Con un discurso de elogio a la vieja cirugía, el doctor Javier Sanz Serrulla ingresaba oficialmente este martes en la Real Academia Nacional de Medicina, consiguiendo ser el primer seguntino que consigue su entrada en una institución de este tipo.

En la breve introducción de su publicación, a disposición de los asistentes al final de la ceremonia, Sanz Serrulla resumió sus sentimientos, con la misma prosa certera con la que condujo su entrada en la Real Academia: “Si hoy fuera yo el coronel Aureliano Buendía, y estuviera al frente del pelotón de fusilamiento, no recordaría la remota tarde en que mi padre me llevara a conocer el hielo, sino el momento en el que me encontré de súbito ante los viejos anaqueles del Archivo Catedralicio de Sigüenza, introducido por el entonces canónico Asenjo Pelegrina. Intuí que allí se guardaban las notas con las que podrían componerse la sinfonía de la historia, al menos de la vieja medicina seguntina. Como también recordaría el privilegio del acceso al conocimiento, en buena medida franqueado por aquella mujer, Sor María Ezquerra, que, mi Catón sobre sus rodillas, me reveló el significado de esos misteriosos signos como hormigas que formaban un pentasílabo mágico: vocabulario”.

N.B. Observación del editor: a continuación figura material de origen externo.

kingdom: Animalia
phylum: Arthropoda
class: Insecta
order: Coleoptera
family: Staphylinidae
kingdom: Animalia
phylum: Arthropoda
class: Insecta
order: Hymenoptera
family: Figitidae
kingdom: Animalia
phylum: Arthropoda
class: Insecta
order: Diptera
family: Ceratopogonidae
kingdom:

En el inicio de su discurso, Sanz, que ocupará el sillón 24 correspondiente a 'Historia de la Medicina', agradeció sinceramente a la corporación académica su elección, el pasado 5 de abril. El doctor seguntino hizo en su disertación referencia a sus antecedentes seguntinos y a la recia tierra castellana que forjaron su carácter. Y terminó relacionando la vieja cirugía con su cometido como académico. 

Terminada la lectura, el doctor Sanz se acercó a la mesa presidencial donde le fue impuesta la Medalla Académica por el presidente de la Real Academia Nacional de la Medicina, Joaquín Poch, quien lo hizo en nombre del rey de España, Felipe VI. El nuevo académico juró cumplir con honor los Estatutos de la institución. Seguidamente firmó en el libro de toma de posesión.

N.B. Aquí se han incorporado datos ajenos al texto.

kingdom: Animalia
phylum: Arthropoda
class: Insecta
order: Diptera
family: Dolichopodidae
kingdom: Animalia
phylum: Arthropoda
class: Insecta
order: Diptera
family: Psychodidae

El sillón que ocupa Sanz desde ayer fue ocupado con anterioridad por los profesores Luis Sánchez Granjel y Pedro Laín Entralgo. Dio contestación a su discurso el académico Diego Gracia Guillén. Después de la ceremonia, en un salón de actos abarrotado para la ocasión, se produjo un hecho poco habitual. Decenas de seguntinos y guadalajareños, que se habían acercado a la sede de la Real Academia, rodearon a Sanz en la mesa presidencial para mostrarle su cariño, dejando claro que, antes de escalar a las más altas cotas de la Medicina, ha sido profeta en su tierra. 

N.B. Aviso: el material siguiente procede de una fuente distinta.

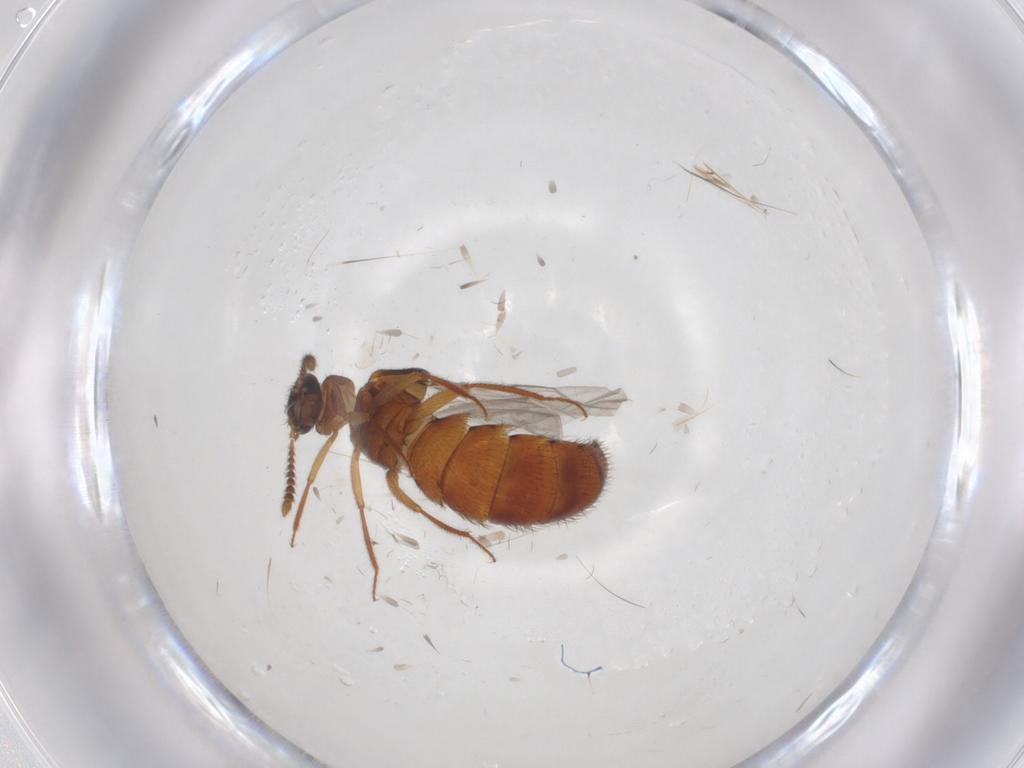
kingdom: Animalia
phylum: Arthropoda
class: Insecta
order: Coleoptera
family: Staphylinidae
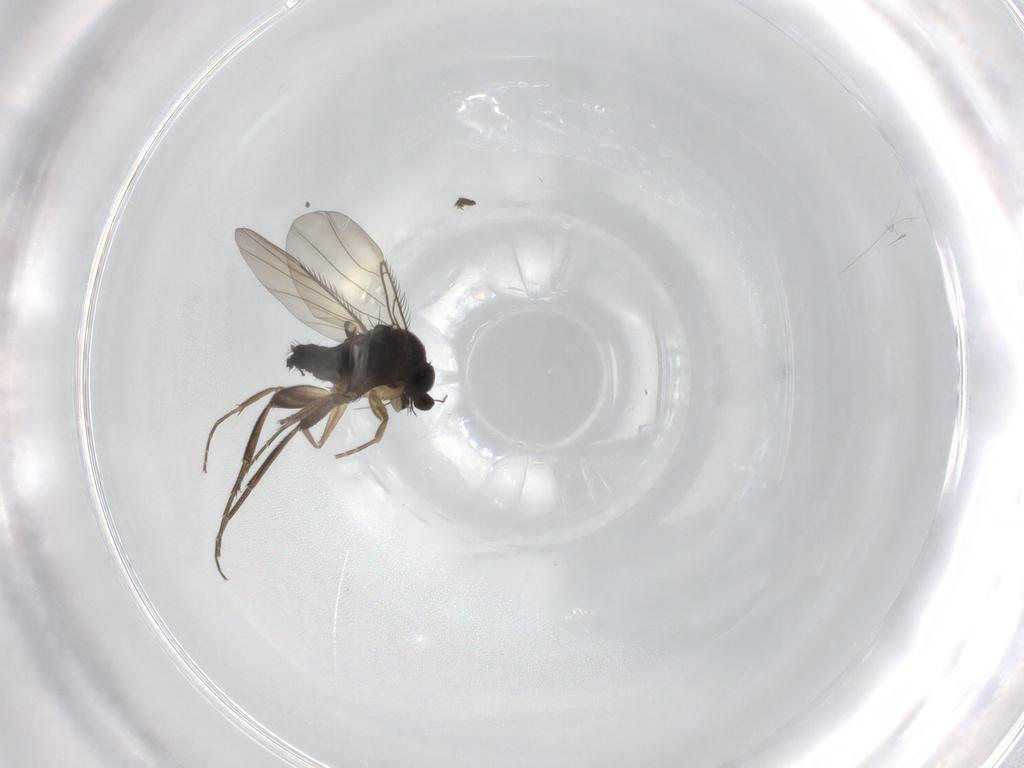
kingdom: Animalia
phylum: Arthropoda
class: Insecta
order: Diptera
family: Phoridae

Como regalo a la Real Academia, Sanz Serrulla donó un cuadro pintado 'ex profeso' por el pintor seguntino Emilio Fernández-Galiano, un retrato del Nobel de Medicina Severo Ochoa. Al acto acudieron, en representación del Ayuntamiento de Sigüenza, el concejal José Angel Andrés, amigo personal del académico, el pintor Fernández-Galiano, el cronista oficial de la provincia, Antonio Herrera Casado y la cronista oficial de Sigüenza, Pilar Martínez Taboada, entre otras personalidades, además de familia y amigos.